## start

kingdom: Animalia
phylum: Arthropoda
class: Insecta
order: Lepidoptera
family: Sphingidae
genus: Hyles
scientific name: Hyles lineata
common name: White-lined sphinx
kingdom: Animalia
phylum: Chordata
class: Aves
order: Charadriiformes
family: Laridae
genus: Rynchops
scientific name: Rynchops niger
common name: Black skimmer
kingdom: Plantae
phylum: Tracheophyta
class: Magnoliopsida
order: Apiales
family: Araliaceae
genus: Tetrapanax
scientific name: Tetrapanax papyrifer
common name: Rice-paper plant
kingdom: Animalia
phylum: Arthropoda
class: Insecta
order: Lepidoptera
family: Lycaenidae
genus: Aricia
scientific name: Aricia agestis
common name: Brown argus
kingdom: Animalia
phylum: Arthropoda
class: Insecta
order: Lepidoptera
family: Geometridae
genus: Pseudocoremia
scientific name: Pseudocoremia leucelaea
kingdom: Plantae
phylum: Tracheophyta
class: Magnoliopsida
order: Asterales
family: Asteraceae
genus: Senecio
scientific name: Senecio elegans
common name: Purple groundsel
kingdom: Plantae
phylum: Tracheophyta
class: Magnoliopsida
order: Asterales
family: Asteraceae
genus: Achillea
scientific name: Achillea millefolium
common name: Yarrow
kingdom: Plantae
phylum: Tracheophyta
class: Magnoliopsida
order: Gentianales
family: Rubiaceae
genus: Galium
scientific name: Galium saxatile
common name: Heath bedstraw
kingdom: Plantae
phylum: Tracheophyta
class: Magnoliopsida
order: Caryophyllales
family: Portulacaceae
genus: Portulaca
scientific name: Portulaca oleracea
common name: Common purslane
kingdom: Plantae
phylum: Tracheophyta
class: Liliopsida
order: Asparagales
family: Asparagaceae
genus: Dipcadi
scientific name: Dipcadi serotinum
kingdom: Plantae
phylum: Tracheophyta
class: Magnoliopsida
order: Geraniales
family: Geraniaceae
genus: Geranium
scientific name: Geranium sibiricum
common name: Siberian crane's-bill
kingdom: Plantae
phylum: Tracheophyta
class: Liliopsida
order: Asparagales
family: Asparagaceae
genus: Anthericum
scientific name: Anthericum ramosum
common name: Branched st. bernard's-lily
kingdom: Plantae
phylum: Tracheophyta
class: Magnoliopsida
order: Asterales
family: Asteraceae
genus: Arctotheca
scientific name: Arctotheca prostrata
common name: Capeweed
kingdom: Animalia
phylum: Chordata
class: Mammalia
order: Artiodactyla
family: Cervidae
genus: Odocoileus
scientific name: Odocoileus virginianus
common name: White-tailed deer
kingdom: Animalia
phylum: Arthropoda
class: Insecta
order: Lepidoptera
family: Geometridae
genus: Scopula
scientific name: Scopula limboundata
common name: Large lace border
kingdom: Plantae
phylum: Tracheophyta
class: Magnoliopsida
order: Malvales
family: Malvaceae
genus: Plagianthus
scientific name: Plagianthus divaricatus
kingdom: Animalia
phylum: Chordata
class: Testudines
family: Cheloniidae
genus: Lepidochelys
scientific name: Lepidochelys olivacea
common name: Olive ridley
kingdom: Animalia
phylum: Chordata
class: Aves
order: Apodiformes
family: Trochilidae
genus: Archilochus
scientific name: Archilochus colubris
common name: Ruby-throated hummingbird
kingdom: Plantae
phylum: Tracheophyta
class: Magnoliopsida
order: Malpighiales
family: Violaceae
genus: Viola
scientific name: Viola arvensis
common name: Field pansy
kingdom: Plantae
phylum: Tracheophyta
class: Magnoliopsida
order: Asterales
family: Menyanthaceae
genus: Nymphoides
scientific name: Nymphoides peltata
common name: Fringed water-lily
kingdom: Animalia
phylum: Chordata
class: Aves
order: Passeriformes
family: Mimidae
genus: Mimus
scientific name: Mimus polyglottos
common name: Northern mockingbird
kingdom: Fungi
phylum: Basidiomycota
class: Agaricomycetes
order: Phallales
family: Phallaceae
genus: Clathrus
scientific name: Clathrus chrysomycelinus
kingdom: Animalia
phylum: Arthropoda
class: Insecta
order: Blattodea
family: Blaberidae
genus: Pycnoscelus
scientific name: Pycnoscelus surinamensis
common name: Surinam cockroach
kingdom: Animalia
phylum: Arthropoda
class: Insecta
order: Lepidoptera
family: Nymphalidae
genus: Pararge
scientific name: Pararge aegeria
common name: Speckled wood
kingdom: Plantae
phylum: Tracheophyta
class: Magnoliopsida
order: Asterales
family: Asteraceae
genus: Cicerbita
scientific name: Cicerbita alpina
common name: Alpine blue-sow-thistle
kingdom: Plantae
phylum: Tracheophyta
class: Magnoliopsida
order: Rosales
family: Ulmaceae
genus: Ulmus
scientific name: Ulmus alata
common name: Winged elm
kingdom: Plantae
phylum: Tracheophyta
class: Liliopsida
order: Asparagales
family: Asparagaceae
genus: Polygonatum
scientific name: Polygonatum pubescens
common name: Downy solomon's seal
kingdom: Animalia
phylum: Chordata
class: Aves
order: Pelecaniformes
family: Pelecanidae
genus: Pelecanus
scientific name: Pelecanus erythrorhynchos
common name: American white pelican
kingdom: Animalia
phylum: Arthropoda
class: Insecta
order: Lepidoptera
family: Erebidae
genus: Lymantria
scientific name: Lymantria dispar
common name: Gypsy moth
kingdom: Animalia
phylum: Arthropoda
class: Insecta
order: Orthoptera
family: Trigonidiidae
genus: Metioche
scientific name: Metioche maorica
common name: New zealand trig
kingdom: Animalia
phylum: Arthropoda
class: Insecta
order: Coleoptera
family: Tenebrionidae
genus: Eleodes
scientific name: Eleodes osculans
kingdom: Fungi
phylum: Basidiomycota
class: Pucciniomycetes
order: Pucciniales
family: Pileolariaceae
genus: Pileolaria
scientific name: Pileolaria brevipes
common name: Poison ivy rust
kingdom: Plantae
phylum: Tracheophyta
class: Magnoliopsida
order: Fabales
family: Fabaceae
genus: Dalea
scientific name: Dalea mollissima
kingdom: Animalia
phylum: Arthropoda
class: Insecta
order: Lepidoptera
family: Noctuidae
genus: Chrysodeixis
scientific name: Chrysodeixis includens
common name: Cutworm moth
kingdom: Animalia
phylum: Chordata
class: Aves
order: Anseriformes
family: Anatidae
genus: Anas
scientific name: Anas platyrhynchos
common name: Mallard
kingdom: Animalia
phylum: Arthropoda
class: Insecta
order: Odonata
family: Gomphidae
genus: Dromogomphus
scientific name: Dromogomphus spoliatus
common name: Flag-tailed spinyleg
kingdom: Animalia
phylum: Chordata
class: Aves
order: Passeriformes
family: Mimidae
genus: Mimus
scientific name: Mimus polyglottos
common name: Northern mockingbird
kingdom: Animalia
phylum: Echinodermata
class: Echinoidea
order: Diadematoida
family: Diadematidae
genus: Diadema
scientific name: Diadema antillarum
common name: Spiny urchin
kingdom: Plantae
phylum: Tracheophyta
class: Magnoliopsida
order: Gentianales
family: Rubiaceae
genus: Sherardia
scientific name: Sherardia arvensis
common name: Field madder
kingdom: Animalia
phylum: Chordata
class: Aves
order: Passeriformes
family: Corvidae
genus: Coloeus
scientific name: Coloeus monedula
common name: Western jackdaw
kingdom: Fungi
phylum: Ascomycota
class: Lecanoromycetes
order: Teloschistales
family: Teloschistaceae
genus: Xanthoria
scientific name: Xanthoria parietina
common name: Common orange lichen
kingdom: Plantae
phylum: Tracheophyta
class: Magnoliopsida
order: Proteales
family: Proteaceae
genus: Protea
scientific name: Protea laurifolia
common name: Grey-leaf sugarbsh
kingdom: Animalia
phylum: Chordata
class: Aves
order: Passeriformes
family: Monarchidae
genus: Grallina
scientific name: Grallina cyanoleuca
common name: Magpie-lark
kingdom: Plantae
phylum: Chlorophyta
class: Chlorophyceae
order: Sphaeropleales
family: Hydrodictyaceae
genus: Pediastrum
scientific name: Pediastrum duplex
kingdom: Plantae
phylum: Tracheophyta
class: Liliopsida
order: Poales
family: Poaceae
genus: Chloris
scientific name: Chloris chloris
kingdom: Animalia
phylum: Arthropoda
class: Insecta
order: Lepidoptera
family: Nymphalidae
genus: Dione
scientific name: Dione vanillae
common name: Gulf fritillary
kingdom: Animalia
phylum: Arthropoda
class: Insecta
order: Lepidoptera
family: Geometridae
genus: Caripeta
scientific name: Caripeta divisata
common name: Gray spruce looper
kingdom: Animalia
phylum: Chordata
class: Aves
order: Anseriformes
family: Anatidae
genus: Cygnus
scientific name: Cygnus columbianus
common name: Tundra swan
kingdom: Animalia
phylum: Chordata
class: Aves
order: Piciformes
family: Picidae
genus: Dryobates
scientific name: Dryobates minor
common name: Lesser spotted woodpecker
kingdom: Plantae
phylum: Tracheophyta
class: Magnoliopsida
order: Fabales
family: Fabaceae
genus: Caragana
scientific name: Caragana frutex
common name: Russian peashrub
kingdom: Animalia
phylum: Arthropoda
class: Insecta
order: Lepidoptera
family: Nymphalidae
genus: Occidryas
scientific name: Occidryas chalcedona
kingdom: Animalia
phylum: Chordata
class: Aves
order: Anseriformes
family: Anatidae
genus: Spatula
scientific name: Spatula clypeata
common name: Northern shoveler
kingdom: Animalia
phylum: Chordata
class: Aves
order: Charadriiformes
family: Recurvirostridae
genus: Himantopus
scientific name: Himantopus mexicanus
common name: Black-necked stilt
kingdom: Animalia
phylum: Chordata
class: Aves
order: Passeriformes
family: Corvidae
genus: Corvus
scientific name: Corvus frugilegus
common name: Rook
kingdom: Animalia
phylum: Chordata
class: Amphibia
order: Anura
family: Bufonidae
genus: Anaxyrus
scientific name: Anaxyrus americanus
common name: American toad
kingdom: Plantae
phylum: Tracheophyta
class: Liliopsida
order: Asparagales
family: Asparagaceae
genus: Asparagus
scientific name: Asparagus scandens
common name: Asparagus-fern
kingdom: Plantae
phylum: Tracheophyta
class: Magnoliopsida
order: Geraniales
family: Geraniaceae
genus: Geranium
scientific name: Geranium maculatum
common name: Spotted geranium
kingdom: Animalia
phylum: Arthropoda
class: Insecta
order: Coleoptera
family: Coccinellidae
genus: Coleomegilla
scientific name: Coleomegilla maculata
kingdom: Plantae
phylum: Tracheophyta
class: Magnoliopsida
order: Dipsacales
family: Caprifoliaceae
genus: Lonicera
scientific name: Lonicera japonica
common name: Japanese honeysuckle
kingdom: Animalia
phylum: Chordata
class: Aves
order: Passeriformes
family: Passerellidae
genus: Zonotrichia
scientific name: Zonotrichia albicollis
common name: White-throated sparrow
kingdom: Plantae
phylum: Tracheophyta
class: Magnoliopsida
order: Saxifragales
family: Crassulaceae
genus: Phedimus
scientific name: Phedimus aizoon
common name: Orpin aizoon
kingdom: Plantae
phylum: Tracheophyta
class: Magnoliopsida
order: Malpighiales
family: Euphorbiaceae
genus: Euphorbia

## end

◆ **REQUIREMENTS**: Can you format the material from the line with "class: Chlorophyceae" to the line with "scientific name: Occidryas chalcedona" as a numbered list, with blank lines left out?

◆ **WRITTEN SOLUTION**:
1. class: Chlorophyceae
2. order: Sphaeropleales
3. family: Hydrodictyaceae
4. genus: Pediastrum
5. scientific name: Pediastrum duplex
6. kingdom: Plantae
7. phylum: Tracheophyta
8. class: Liliopsida
9. order: Poales
10. family: Poaceae
11. genus: Chloris
12. scientific name: Chloris chloris
13. kingdom: Animalia
14. phylum: Arthropoda
15. class: Insecta
16. order: Lepidoptera
17. family: Nymphalidae
18. genus: Dione
19. scientific name: Dione vanillae
20. common name: Gulf fritillary
21. kingdom: Animalia
22. phylum: Arthropoda
23. class: Insecta
24. order: Lepidoptera
25. family: Geometridae
26. genus: Caripeta
27. scientific name: Caripeta divisata
28. common name: Gray spruce looper
29. kingdom: Animalia
30. phylum: Chordata
31. class: Aves
32. order: Anseriformes
33. family: Anatidae
34. genus: Cygnus
35. scientific name: Cygnus columbianus
36. common name: Tundra swan
37. kingdom: Animalia
38. phylum: Chordata
39. class: Aves
40. order: Piciformes
41. family: Picidae
42. genus: Dryobates
43. scientific name: Dryobates minor
44. common name: Lesser spotted woodpecker
45. kingdom: Plantae
46. phylum: Tracheophyta
47. class: Magnoliopsida
48. order: Fabales
49. family: Fabaceae
50. genus: Caragana
51. scientific name: Caragana frutex
52. common name: Russian peashrub
53. kingdom: Animalia
54. phylum: Arthropoda
55. class: Insecta
56. order: Lepidoptera
57. family: Nymphalidae
58. genus: Occidryas
59. scientific name: Occidryas chalcedona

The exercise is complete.